• **BRIEF**
What you produce should match the records below precisely, except that images are removed.
═══ EXCERPTED DATA ═══
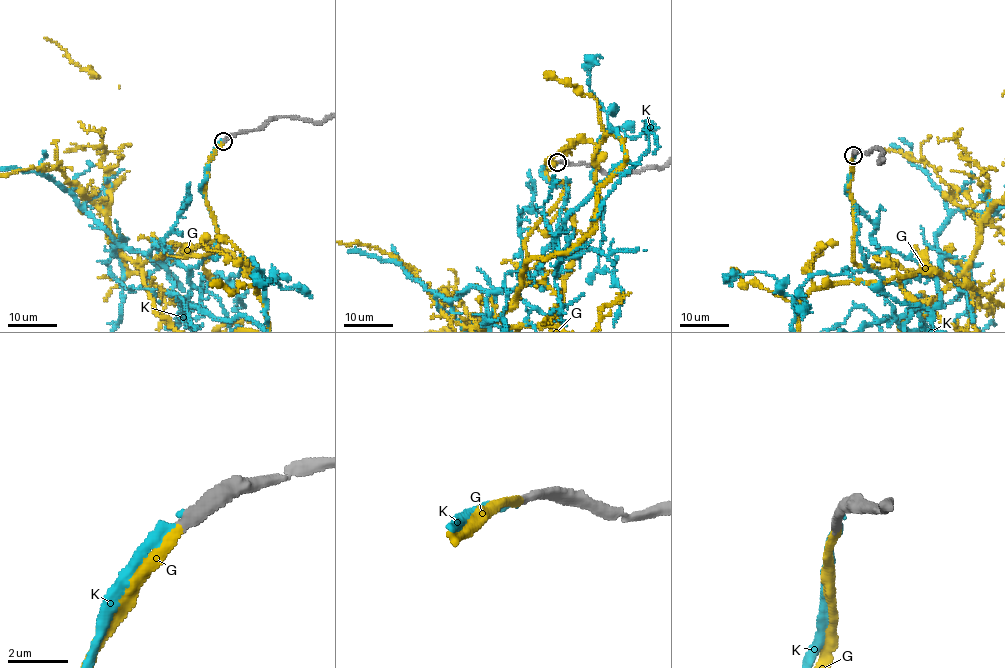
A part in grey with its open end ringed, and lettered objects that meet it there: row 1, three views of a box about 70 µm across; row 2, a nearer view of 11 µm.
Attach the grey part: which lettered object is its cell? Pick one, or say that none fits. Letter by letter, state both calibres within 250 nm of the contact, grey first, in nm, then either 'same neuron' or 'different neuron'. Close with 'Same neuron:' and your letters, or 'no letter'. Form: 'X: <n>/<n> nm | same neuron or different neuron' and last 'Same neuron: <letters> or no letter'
G: 360/320 nm | same neuron
K: 400/200 nm | different neuron
Same neuron: G

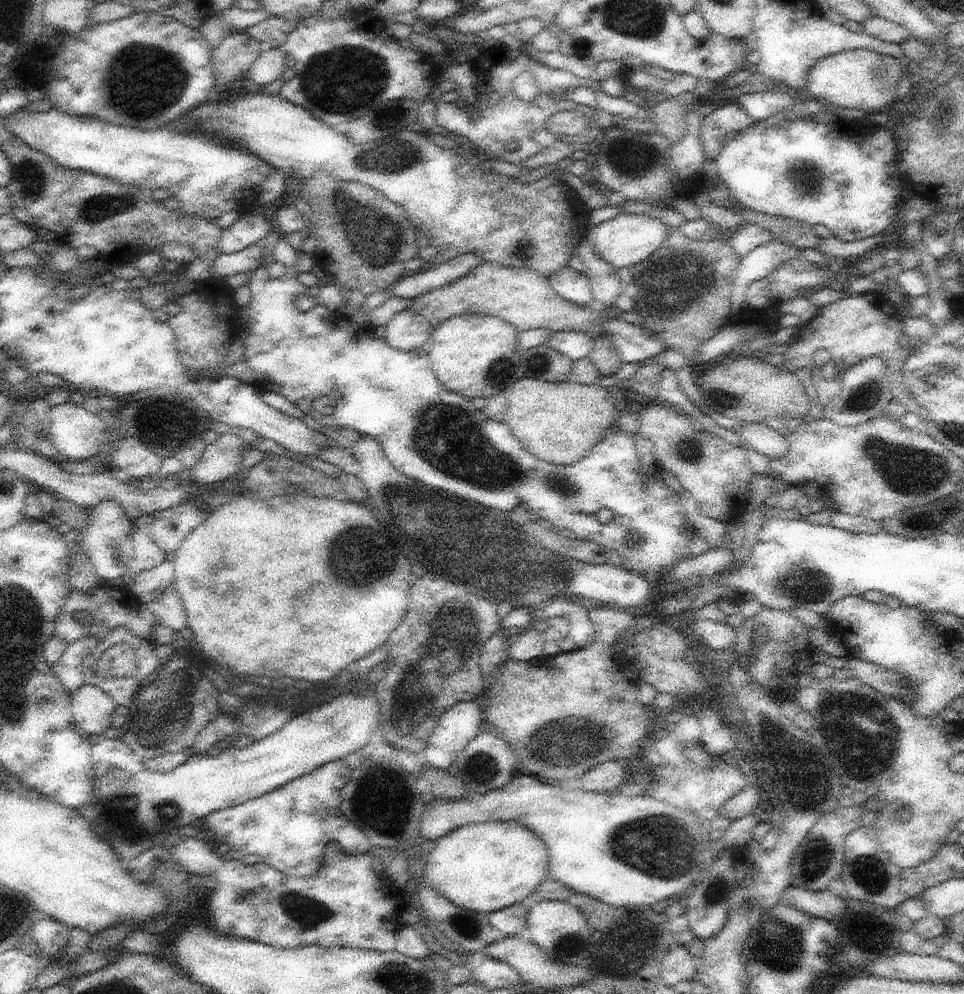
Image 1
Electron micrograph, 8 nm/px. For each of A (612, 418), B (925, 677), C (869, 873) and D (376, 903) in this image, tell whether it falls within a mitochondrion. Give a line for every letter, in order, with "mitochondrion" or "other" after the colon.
A: other
B: other
C: mitochondrion
D: other

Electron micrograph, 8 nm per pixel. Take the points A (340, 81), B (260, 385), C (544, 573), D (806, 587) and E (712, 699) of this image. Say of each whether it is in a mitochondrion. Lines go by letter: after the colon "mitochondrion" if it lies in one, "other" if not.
A: mitochondrion
B: other
C: mitochondrion
D: mitochondrion
E: other

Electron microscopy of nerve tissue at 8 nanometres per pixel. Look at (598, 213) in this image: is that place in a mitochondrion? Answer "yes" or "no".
no

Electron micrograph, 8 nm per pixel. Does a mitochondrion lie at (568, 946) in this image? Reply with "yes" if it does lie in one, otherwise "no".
yes

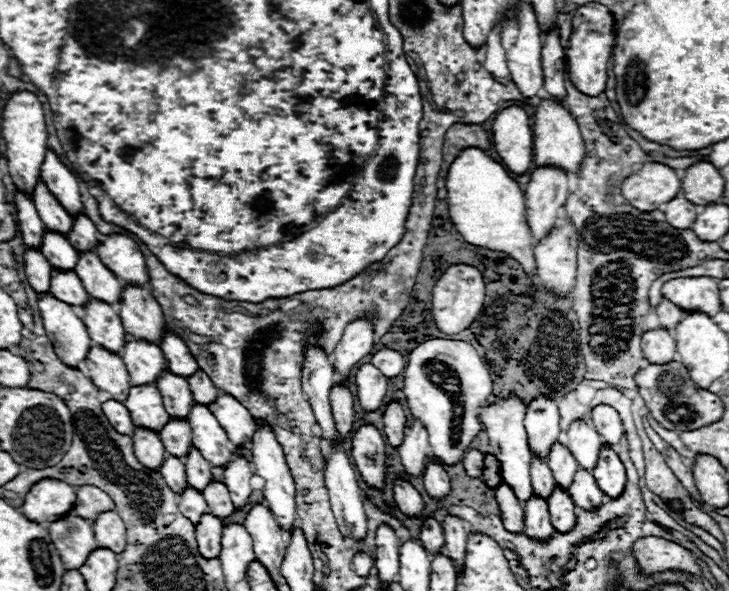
═══
• **SOLUTION TO THIS PROBLEM**
A part in grey with its open end ringed, and lettered objects that meet it there: row 1, three views of a box about 70 µm across; row 2, a nearer view of 11 µm.
Attach the grey part: which lettered object is its cell? Pick one, or say that none fits. Letter by letter, state both calibres within 250 nm of the contact, grey first, in nm, then either 'same neuron' or 'different neuron'. Close with 'Same neuron:' and your letters, or 'no letter'. Form: 'X: <n>/<n> nm | same neuron or different neuron' and last 'Same neuron: <letters> or no letter'
G: 360/320 nm | same neuron
K: 400/200 nm | different neuron
Same neuron: G

Image 1
Electron micrograph, 8 nm/px. For each of A (612, 418), B (925, 677), C (869, 873) and D (376, 903) in this image, tell whether it falls within a mitochondrion. Give a line for every letter, in order, with "mitochondrion" or "other" after the colon.
A: other
B: other
C: mitochondrion
D: other

Electron micrograph, 8 nm per pixel. Take the points A (340, 81), B (260, 385), C (544, 573), D (806, 587) and E (712, 699) of this image. Say of each whether it is in a mitochondrion. Lines go by letter: after the colon "mitochondrion" if it lies in one, "other" if not.
A: mitochondrion
B: other
C: mitochondrion
D: mitochondrion
E: other

Electron microscopy of nerve tissue at 8 nanometres per pixel. Look at (598, 213) in this image: is that place in a mitochondrion? Answer "yes" or "no".
no

Electron micrograph, 8 nm per pixel. Does a mitochondrion lie at (568, 946) in this image? Reply with "yes" if it does lie in one, otherwise "no".
yes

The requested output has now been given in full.